Mutações relacionadas com a SDS levaram os cientistas ao gene que codifica a SBDS humana e se situa no cromossomo 7. “Evidências indiretas indicam que essa proteína apresenta um papel bioquímico fundamental e conservado dentro da célula, provavelmente na biogênese dos ribossomos ou no processamento de RNA”, acrescenta ela. Agora, Oliveira estuda as propriedades dinâmicas da ligação da SBDS com o RNA e prepara um artigo descrevendo a estrutura da proteína e a interação com o RNA. “Mas ainda tem bastante trabalho a ser feito para se entender o mecanismo de ação dessa proteína no processo de biogênese de RNA ribossômico”, afirma. Afinal, a biossíntese, ou seja, a construção do ribossomo requer uma ação coordenada de centenas de proteínas diferentes. Por outro lado, síndromes que envolvem falhas herdadas da medula óssea constituem modelos genéticos de grande utilidade para a compreensão da gênese das leucemias, porque o defeito genético pode ser identificado e o risco de leucemia é muito alto. Dentre essas síndromes, a SDS representa uma das mais comuns.

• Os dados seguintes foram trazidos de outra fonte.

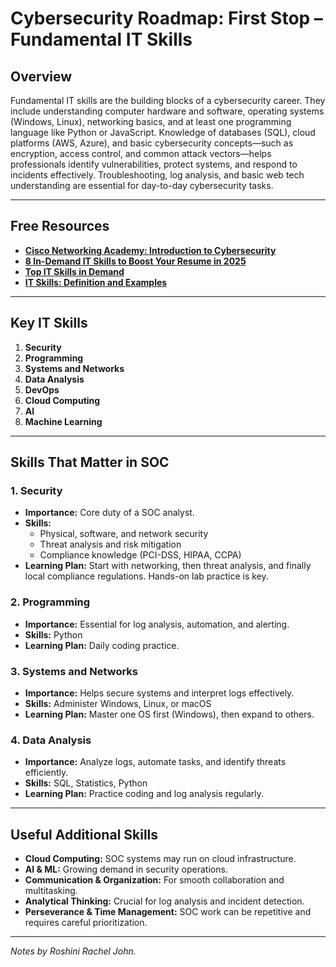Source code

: # Cybersecurity Roadmap: First Stop – Fundamental IT Skills

## Overview

Fundamental IT skills are the building blocks of a cybersecurity career. They include understanding computer hardware and software, operating systems (Windows, Linux), networking basics, and at least one programming language like Python or JavaScript. Knowledge of databases (SQL), cloud platforms (AWS, Azure), and basic cybersecurity concepts—such as encryption, access control, and common attack vectors—helps professionals identify vulnerabilities, protect systems, and respond to incidents effectively. Troubleshooting, log analysis, and basic web tech understanding are essential for day-to-day cybersecurity tasks.

---

## Free Resources

- [**Cisco Networking Academy: Introduction to Cybersecurity**](https://www.netacad.com/courses/introduction-to-cybersecurity?courseLang=en-US)  
- [**8 In-Demand IT Skills to Boost Your Resume in 2025**](https://www.coursera.org/articles/key-it-skills-for-your-career)  
- [**Top IT Skills in Demand**](https://www.comptia.org/en/blog/top-it-skills-in-demand)  
- [**IT Skills: Definition and Examples**](https://www.indeed.com/career-advice/finding-a-job/it-skills)  

---

## Key IT Skills

1. **Security**  
2. **Programming**  
3. **Systems and Networks**  
4. **Data Analysis**  
5. **DevOps**  
6. **Cloud Computing**  
7. **AI**  
8. **Machine Learning**  

---

## Skills That Matter in SOC

### 1. Security
- **Importance:** Core duty of a SOC analyst.  
- **Skills:**  
  - Physical, software, and network security  
  - Threat analysis and risk mitigation  
  - Compliance knowledge (PCI-DSS, HIPAA, CCPA)  
- **Learning Plan:** Start with networking, then threat analysis, and finally local compliance regulations. Hands-on lab practice is key.  

### 2. Programming
- **Importance:** Essential for log analysis, automation, and alerting.  
- **Skills:** Python  
- **Learning Plan:** Daily coding practice.  

### 3. Systems and Networks
- **Importance:** Helps secure systems and interpret logs effectively.  
- **Skills:** Administer Windows, Linux, or macOS  
- **Learning Plan:** Master one OS first (Windows), then expand to others.  

### 4. Data Analysis
- **Importance:** Analyze logs, automate tasks, and identify threats efficiently.  
- **Skills:** SQL, Statistics, Python  
- **Learning Plan:** Practice coding and log analysis regularly.  

---

## Useful Additional Skills

- **Cloud Computing:** SOC systems may run on cloud infrastructure.  
- **AI & ML:** Growing demand in security operations.  
- **Communication & Organization:** For smooth collaboration and multitasking.  
- **Analytical Thinking:** Crucial for log analysis and incident detection.  
- **Perseverance & Time Management:** SOC work can be repetitive and requires careful prioritization.  

---

*Notes by Roshini Rachel John.*
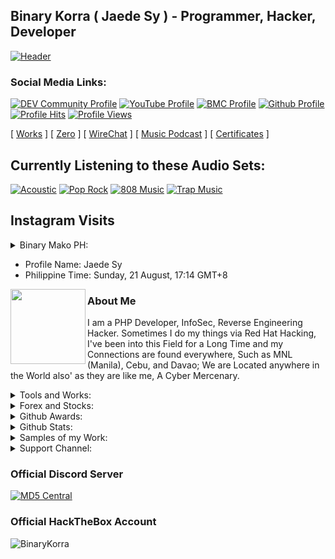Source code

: ## Binary Korra ( Jaede Sy ) - Programmer, Hacker, Developer

[![Header](http://amberstonelib.herokuapp.com/cdn/icons/animation/light/beta)](https://github.com/binarykorra)

### Social Media Links:

[![DEV Community Profile](https://img.shields.io/badge/DEV-%23000000.svg?&style=flat-square&logo=dev.to&logoColor=black)](https://dev.to/binarykorra)
[![YouTube Profile](https://img.shields.io/badge/YouTube-%23FF0000.svg?&style=flat-square&logo=youtube&logoColor=black)](https://www.youtube.com/channel/UCYbraPQtWy2k-2xGiLzl5WA)
[![BMC Profile](https://img.shields.io/badge/BuyMeaCoffee-%23FFDD00.svg?&style=flat-square&logo=buy-me-a-coffee&logoColor=black)](https://bmc.xyz/binarykorra)
[![Github Profile](https://img.shields.io/badge/GitHub-100000?style=flat-square&logo=github&logoColor=black)](https://github.com/binarykorra)
[![Profile Hits](https://hits.seeyoufarm.com/api/count/incr/badge.svg?url=https://github.com/binarykorra/hit-counter&title=Page+Requests&edge_flat=true)](https://github.com/binarykorra)
[![Profile Views](https://komarev.com/ghpvc/?username=binarykorra&label=Github+Profile+Views&edge_flat=true)](https://github.com/binarykorra)


[ [Works](http://binarykorra.github.io/binarykorra/works) ] [ [Zero](http://binarykorra.github.io/binarykorra/zero) ] [ [WireChat](http://binarykorra.github.io/binarykorra/wirechat) ] [ [Music Podcast](http://binarykorra.github.io/binarykorra/music) ] [ [Certificates](http://binarykorra.github.io/binarykorra/certificates) ]

## Currently Listening to these Audio Sets:
[![Acoustic](https://img.shields.io/badge/Acoustic-%231DB954.svg?&style=flat-square&logo=spotify&logoColor=white)](https://github.com/binarykorra)
[![Pop Rock](https://img.shields.io/badge/Pop%20Rock-%231DB954.svg?&style=flat-square&logo=spotify&logoColor=white)](https://github.com/binarykorra)
[![808 Music](https://img.shields.io/badge/808%20Music-%231DB954.svg?&style=flat-square&logo=spotify&logoColor=white)](https://github.com/binarykorra)
[![Trap Music](https://img.shields.io/badge/Trap%20Music-%231DB954.svg?&style=flat-square&logo=spotify&logoColor=white)](https://github.com/binarykorra)

## Instagram Visits

<details>
<summary>Binary Mako PH:</summary>
<p>
<img width="420" src="https:&#x2F;&#x2F;cdn1.dumpor.com&#x2F;view?q&#x3D;jEWO3YmN40DZpN3Xj52XmYUN5Q0NwMjN9U2bmEEVJJzcrpEa6lFNSR3VpxGZ5AFSIdleMJ1cDlVO44mSEFzbHBDTTpFdH9VOUF0XwATPo9mJ10yN9I2YjZSQBFUQCFkR5gTVQFUPtRWZmkHMtt2c4gVQrJ1QXBFSwRTNVxUPjh2bfNmbfZiNwETP0F2YfNmbfZSbvNmLtFmcnFGdz5WauR2YuETLzMmaz1CduVGdu92Yz1Ddo91Yu9lJwQjM4BDNyM3X1MTZfdGcq1CdzR2XhBTM44CMxgjLw4SNzEzY9AHdz9DciV2du42X4IzNyYzM4YTN4MTN4ADOwUTNfJDMzgjM2kDO3UDMyEjNx81M0ETO2kjN3IzL1ETL1gDOy4SM1Q3L29SbvNmLtFmcnFGdz5WauR2YuETLzMmaz1CduVGdu92Yz9yL6MHc0RHa"/>
<img width="420" src="https:&#x2F;&#x2F;cdn1.dumpor.com&#x2F;view?q&#x3D;%3D%3DwIhlzNmZDO9QWaz91Yu9lJykTQ2kDMzYTPl9mJBZkMLBlY3MmNhZWLjFlTGBVNvVFTfZzMFhVN6lUVflTRhZ3Va5UcotkS5kDVB9FMw0DavZSNtcTPiN2YmEUQBFkQBZUO4UFUB1TbkVmJlRmbwYWLYFENQFHcYhkcGVkVm1zYo92Xj52XmcDMx0DdhN2Xj52Xm02bj5SbhJ3ZhR3culmbkNmLx0yMjp2ctQnblRnbvN2c9QHafNmbfZCM0IDewQjMz9VNzU2XnBnatQ3ck9VYwEDOuATM44CMuUzMxMWPwR3c%2FAnYldnLu9VO2MjNxEDM4gTMzAzMwYzNxATOflTM3YDN2MzNzgDM2EDO08lN0ADN3AjN3IzL1ETL1gDOy4SM1Q3L29SbvNmLtFmcnFGdz5WauR2YuETLzMmaz1CduVGdu92Yz9yL6MHc0RHa"/>
<img width="420" src="https:&#x2F;&#x2F;cdn1.dumpor.com&#x2F;view?q&#x3D;jEWO3YmN40DZpN3Xj52XmYTODRDOwMjN9U2bmElNiJzdtUGZwQjW0NleOllZ5ZUS5VFNMVWRXVDdDN3R3h2R4F1SlRlSWJXLUF0XwATPo9mJ10yN9I2YjZSQBFUQCFkR5gTVQFUPtRWZm8kYkJjQtgVQwMGeSFWWTR3ZtEVPjh2bfNmbfZSMxETP0F2YfNmbfZSbvNmLtFmcnFGdz5WauR2YuETLzMmaz1CduVGdu92Yz1Ddo91Yu9lJwQjM4BDNyM3X1MTZfdGcq1CdzR2XhhDM14COwUjLw4yN0MWPwR3c%2FAnYldnLu9lNxkTNzQjM2QTM2EzNzYDO4UDNflTO1EDOzIDN3cTM5UjM18FO4kDN4AjN3IzL1ETL1gDOy4SM1Q3L29SbvNmLtFmcnFGdz5WauR2YuETLzMmaz1CduVGdu92Yz9yL6MHc0RHa"/>
<img width="420" src="https:&#x2F;&#x2F;cdn3.dumpor.com&#x2F;view?q&#x3D;%3DMSY5cjZ2gTPkl2cfNmbfZiR0ATM5AzM20TZvZyZ0F3coR1QkxkdzE0XQZXUyNneN1mWnNnYDBlTaVlMXN2aDlnWtMzbxUWLtQVQfBDM9g2bmUTL30jYjNmJBFUQBJUQGlDOVBVQ90GZlZyaSZXVr1CWBNmREZ1dJxWYtcHT9MGav91Yu9lJ2ATM9QXYj91Yu9lJt92Yu0WYydWY0Nnbp5GZj5SMtMzYqNXL05WZ052bjNXP0h2Xj52XmADNygHM0IzcfVTMl91ZwpWL0NHZfFGM4ATMuADOwEjLwUjLwMWPwR3c%2FcGcq5ibfZzM2MzM5MzNxIjMyYTNzMTN2EzX2AzN0kDO1YDMxMjM4AjM18VMxMzNzAzM3IzL1ETL1gDOy4SM1Q3L29SbvNmLtFmcnFGdz5WauR2YuETLzMmaz1CduVGdu92Yz9yL6MHc0RHa"/>
<img width="420" src="https:&#x2F;&#x2F;cdn3.dumpor.com&#x2F;view?q&#x3D;%3DMSY5cjZ2gTPkl2cfNmbfZSM2EzN4AzM20TZvZSUyRmbTJ1THdWRylzR4IUUPNUVndXNxllVUhzQyVXdF12TYpHTVtWOlB1afRVQfBDM9g2bmUTL30jYjNmJBFUQBJUQGlDOVBVQ90GZlZCRyIVQ01CWB9WdxoFcVpVNWVzU9MGav91Yu9lJwATM9QXYj91Yu9lJt92Yu0WYydWY0Nnbp5GZj5SMtMzYqNXL05WZ052bjNXP0h2Xj52XmADNygHM0IzcfVTMl91ZwpWL0NHZfFGMycjLwIzNuATOuAzY9AHdz9zZwpmLu9FM0kDNxMTM3YzMyIzN1kjM1ATMfhDNyYDOxETN2MDOxczMz8lN5UTM0QjN2IzL1ETL1gDOy4SM1Q3L29SbvNmLtFmcnFGdz5WauR2YuETLzMmaz1CduVGdu92Yz9yL6MHc0RHa"/>
<img width="420" src="https:&#x2F;&#x2F;cdn1.dumpor.com&#x2F;view?q&#x3D;%3D%3DwIhlzNmZDO9QWaz91Yu9lJDhzNxkDMzYTPl9mJnNDdQxEdsFndQtUW2lHeOhketUVTVhGVxhFcwQDSuJmcShHbtdEcEl0YUlDVB9FMw0DavZSNtcTPiN2YmEUQBFkQBZUO4UFUB1TbkVmJjF1SBxEOYF0YGtWUyolSqNlUr1zYo92Xj52XmEDMx0DdhN2Xj52Xm02bj5SbhJ3ZhR3culmbkNmLx0yMjp2ctQnblRnbvN2c9QHafNmbfZCM0IDewQjMz9VNxU2XnBnatQ3ck9VYxUDMx4SM1ATMuAjL0EzY9AHdz9zZwpmLu9VN0UjM0UjNycTO4QjN3ITO2IjMfNTOzMTMzEzNwQDOyUzMz8lNxEjN5UDN2IzL1ETL1gDOy4SM1Q3L29SbvNmLtFmcnFGdz5WauR2YuETLzMmaz1CduVGdu92Yz9yL6MHc0RHa"/>
</p>
</details>

* Profile Name: Jaede Sy
* Philippine Time: Sunday, 21 August, 17:14 GMT+8

<a href="https://github.com/binarykorra" rel="nofollow">
  <img align="left" width="120" height="120" src="https://github.com/binarykorra.png">
</a>

### About Me
I am a PHP Developer, InfoSec, Reverse Engineering Hacker. Sometimes I do my things via Red Hat Hacking, I've been into this Field for a Long Time and my Connections are found everywhere, Such as MNL (Manila), Cebu, and Davao; We are Located anywhere in the World also' as they are like me, A Cyber Mercenary.


<details>
<summary>Tools and Works:</summary>

* [ [Corsair CSS Text Portrait Generator](https://corsair.technicalgeek.ml/) ]
  
* [ [Nova TTS / Audio Blogs Generator](https://nova.technicalgeek.ml/) ]
  
</details>

<details>
<summary>Forex and Stocks:</summary>

* [ [NAVPU Calculator](https://tools.technicalgeek.ml/calculator/navpu) ]
  
* [ [ALFM BPI / GInvest Calculator](https://tools.technicalgeek.ml/calculator/alfmcalc) ]
  
* [ [Charge Calculator](https://tools.technicalgeek.ml/calculator/charge) ]
  
* [ [Commission Calculator](https://tools.technicalgeek.ml/calculator/commission) ]
  
* [ [Hashrate Calculator](https://tools.technicalgeek.ml/calculator/hashrate) ]
  
* [ [CPM (Click per Minute) Calculator](https://tools.technicalgeek.ml/calculator/cpm) ]

* [ [Simple Interest Calculator](https://tools.technicalgeek.ml/calculator/si) ]
  
* [ [Store Debt Calculator](https://tools.technicalgeek.ml/calculator/debt) ]
  
* [ [Age Calculator](https://tools.technicalgeek.ml/calculator/age) ]
  
* [ [Whitepaper Beta](https://tools.technicalgeek.ml/whitepaper) ]

* Password for the Whitepaper is "whitepaper", all small letters.

</details>

<details>
<summary>Github Awards:</summary>

[![trophy](https://github-profile-trophy.vercel.app/?username=binarykorra)](https://github.com/binarykorra)

</details>

<details>
<summary>Github Stats:</summary>

[![stats](https://github-readme-stats.vercel.app/api?username=binarykorra)](https://github.com/binarykorra)
  
[![languages](https://github-readme-stats.vercel.app/api/top-langs/?username=binarykorra)](https://github.com/binarykorra)

</details>

<details>
<summary>Samples of my Work:</summary>

### Compilations of Facebook Hacks and Tricks
* [ [Facebook Profile Lock](https://www.github.com/binarykorra/profilelock.fb) ]
* [ [Facebook Profile Guard](https://www.github.com/binarykorra/profileguard.fb) ]

### Compilations of my Web Dev Works
* [ [Amberstone CSS](https://www.github.com/binarykorra/amberstone.css) ]
* [ [Spotify Podcast](https://www.github.com/binarykorra/spotify.podcast) ]
* [ [Heroku Pages](https://github.com/binarykorra/maintenance_mode) ]
* [ [ Image Cropping Tool ](https://github.com/binarykorra/imagecropping.tool)]
* [ [ CSS Text Portrait Generator ](https://github.com/binarykorra/corsair.tg)]

### Compilations of my Cyber Security works (InfoSec):
* [ [ Rabbit Hole Algorithm ](https://github.com/binarykorra/rabbit.hole)]
* [ [ Raspberry Pi - Samba Server ](https://github.com/binarykorra/RPiSambaServer.sh)]
* [ [ C Lang-based Application Binary Interface ](https://github.com/binarykorra/CABI) ]
  
### Compilations of SEI-120G (Black/White) Configs
* [ [SEI-120G Repository](https://www.github.com/binarykorra/SEI-120G) ]

### Compilations of PHP-Developer Tools
* [ [PHP-Dev Repository](https://www.github.com/binarykorra/php-dev) ]

### Compilations of W3C - HTML5 Elements
* [ [HTML5 Elements - Repo](https://www.github.com/binarykorra/html5.elements) ]

Alternative

* [ [HTML5 Elements - Gist](https://gist.github.com/binarykorra/0a76edf863877caba444a2e57d1a9e28) ]


### Compilations of Audio-webkit Gist
* [ [Audio-webkit Elements - Gist](https://gist.github.com/binarykorra/508b05eb4b58a378c850cbe0463d3e68) ]

</details>

<details>
<summary>Support Channel:</summary>

* GCash: 09225205353
* Paypal: digitalshadow@icloud.com
* Payoneer: digitalshadow@icloud.com
* Skrill: digitalshadow@icloud.com
* Email: binarykorra@icloud.com
* Contact Number: 09225205353
* [ [Chat Support](https://github.com/binarykorra/binarykorra/issues) ]

### Copyright since ( 2019 )
( C ) - [BinaryKorra](https://github.com/binarykorra), 09225205353

</details>

### Official Discord Server

[ ![MD5 Central](https://discordapp.com/api/guilds/953149401428275211/widget.png?style=banner2) ](https://dsc.gg/itdenphilippines)

### Official HackTheBox Account

![BinaryKorra](https://www.hackthebox.eu/badge/image/529594)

Aparentemente, a SBDS só está envolvida com leucemias, mas não com outros tipos de câncer. “Uma das características clínicas da doença SDS é a disfunção na medula óssea, que causa anormalidades hematológicas, como anemia e leucemia, entre outras. Portanto, até o momento ainda não existem dados de relação da SBDS com outros tipos de câncer, apenas com aqueles relacionados a problemas hematológicos”, afirma Oliveira. “Mas não se pode descartar a possibilidade da relação desta proteína com outros tipos de câncer, uma vez que a síndrome SDS também causa problemas no pâncreas exócrino e má formação óssea”, pondera.